Saved data entries:

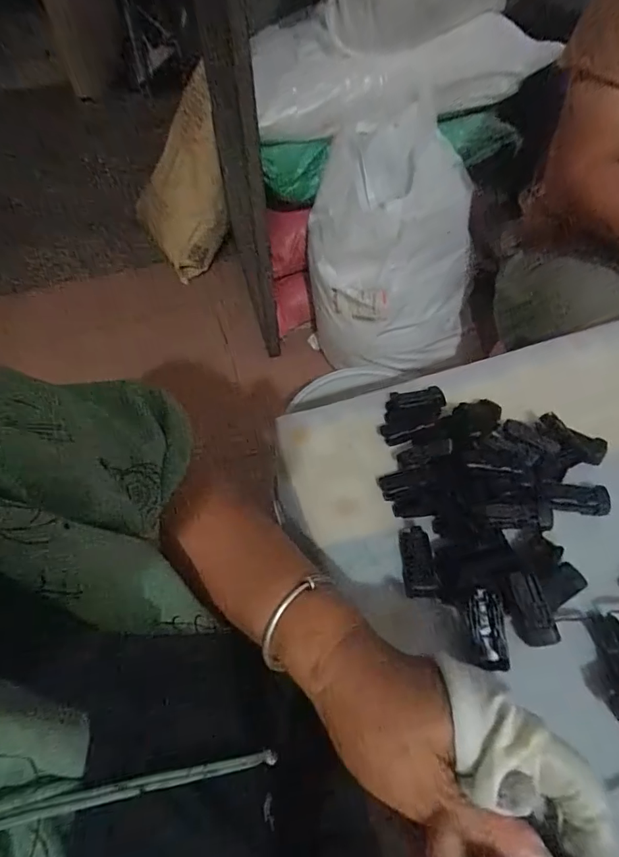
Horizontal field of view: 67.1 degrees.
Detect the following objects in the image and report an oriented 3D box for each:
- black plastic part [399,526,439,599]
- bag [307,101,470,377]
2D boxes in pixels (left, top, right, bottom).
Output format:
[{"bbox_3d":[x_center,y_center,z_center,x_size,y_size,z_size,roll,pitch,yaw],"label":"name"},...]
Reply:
[{"bbox_3d":[0.078,0.096,0.336,0.022,0.009,0.052,-1,52,4],"label":"black plastic part"},{"bbox_3d":[0.171,-0.395,1.016,0.333,0.403,0.316,-2,54,1],"label":"bag"}]

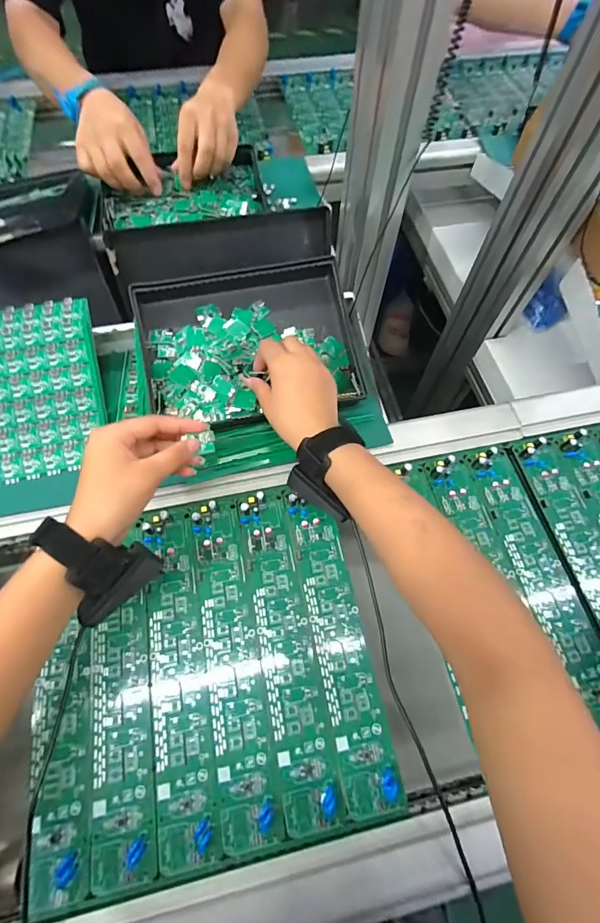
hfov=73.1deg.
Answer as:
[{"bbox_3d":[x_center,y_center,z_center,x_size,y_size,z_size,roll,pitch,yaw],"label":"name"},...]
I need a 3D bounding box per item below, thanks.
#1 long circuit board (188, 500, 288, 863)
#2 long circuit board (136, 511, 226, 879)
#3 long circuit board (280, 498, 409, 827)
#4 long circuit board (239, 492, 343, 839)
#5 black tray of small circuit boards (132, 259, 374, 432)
[{"bbox_3d":[-0.061,0.166,0.356,0.048,0.013,0.274,-11,65,-5],"label":"long circuit board"},{"bbox_3d":[-0.108,0.176,0.350,0.051,0.012,0.268,-9,65,-5],"label":"long circuit board"},{"bbox_3d":[0.033,0.154,0.362,0.051,0.017,0.259,-10,65,-5],"label":"long circuit board"},{"bbox_3d":[-0.014,0.158,0.360,0.047,0.014,0.271,-10,65,-5],"label":"long circuit board"},{"bbox_3d":[-0.052,-0.133,0.440,0.233,0.045,0.176,-11,70,-6],"label":"black tray of small circuit boards"}]

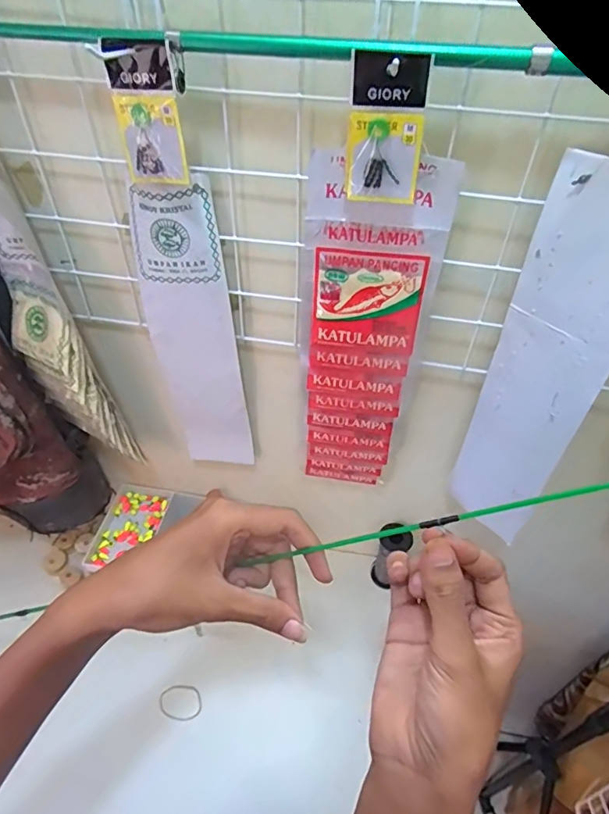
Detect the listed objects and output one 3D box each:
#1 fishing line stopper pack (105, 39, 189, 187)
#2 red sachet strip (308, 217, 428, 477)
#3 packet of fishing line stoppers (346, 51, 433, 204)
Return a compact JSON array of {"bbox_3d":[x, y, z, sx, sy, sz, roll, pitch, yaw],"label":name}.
[{"bbox_3d":[-0.117,-0.215,0.380,0.050,0.089,0.009,4,40,6],"label":"fishing line stopper pack"},{"bbox_3d":[0.056,-0.024,0.550,0.098,0.349,0.024,6,46,5],"label":"red sachet strip"},{"bbox_3d":[0.058,-0.195,0.359,0.051,0.091,0.009,9,46,8],"label":"packet of fishing line stoppers"}]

## YOUR INSTRUCTIONS:
Once the line with "I need a 3D" is found above, print it and every line after it through the line with "#3 packet of", exactly. Pictures stay out.

## ANSWER TO THIS EXERCISE:
I need a 3D bounding box per item below, thanks.
#1 long circuit board (188, 500, 288, 863)
#2 long circuit board (136, 511, 226, 879)
#3 long circuit board (280, 498, 409, 827)
#4 long circuit board (239, 492, 343, 839)
#5 black tray of small circuit boards (132, 259, 374, 432)
[{"bbox_3d":[-0.061,0.166,0.356,0.048,0.013,0.274,-11,65,-5],"label":"long circuit board"},{"bbox_3d":[-0.108,0.176,0.350,0.051,0.012,0.268,-9,65,-5],"label":"long circuit board"},{"bbox_3d":[0.033,0.154,0.362,0.051,0.017,0.259,-10,65,-5],"label":"long circuit board"},{"bbox_3d":[-0.014,0.158,0.360,0.047,0.014,0.271,-10,65,-5],"label":"long circuit board"},{"bbox_3d":[-0.052,-0.133,0.440,0.233,0.045,0.176,-11,70,-6],"label":"black tray of small circuit boards"}]

Detect the listed objects and output one 3D box each:
#1 fishing line stopper pack (105, 39, 189, 187)
#2 red sachet strip (308, 217, 428, 477)
#3 packet of fishing line stoppers (346, 51, 433, 204)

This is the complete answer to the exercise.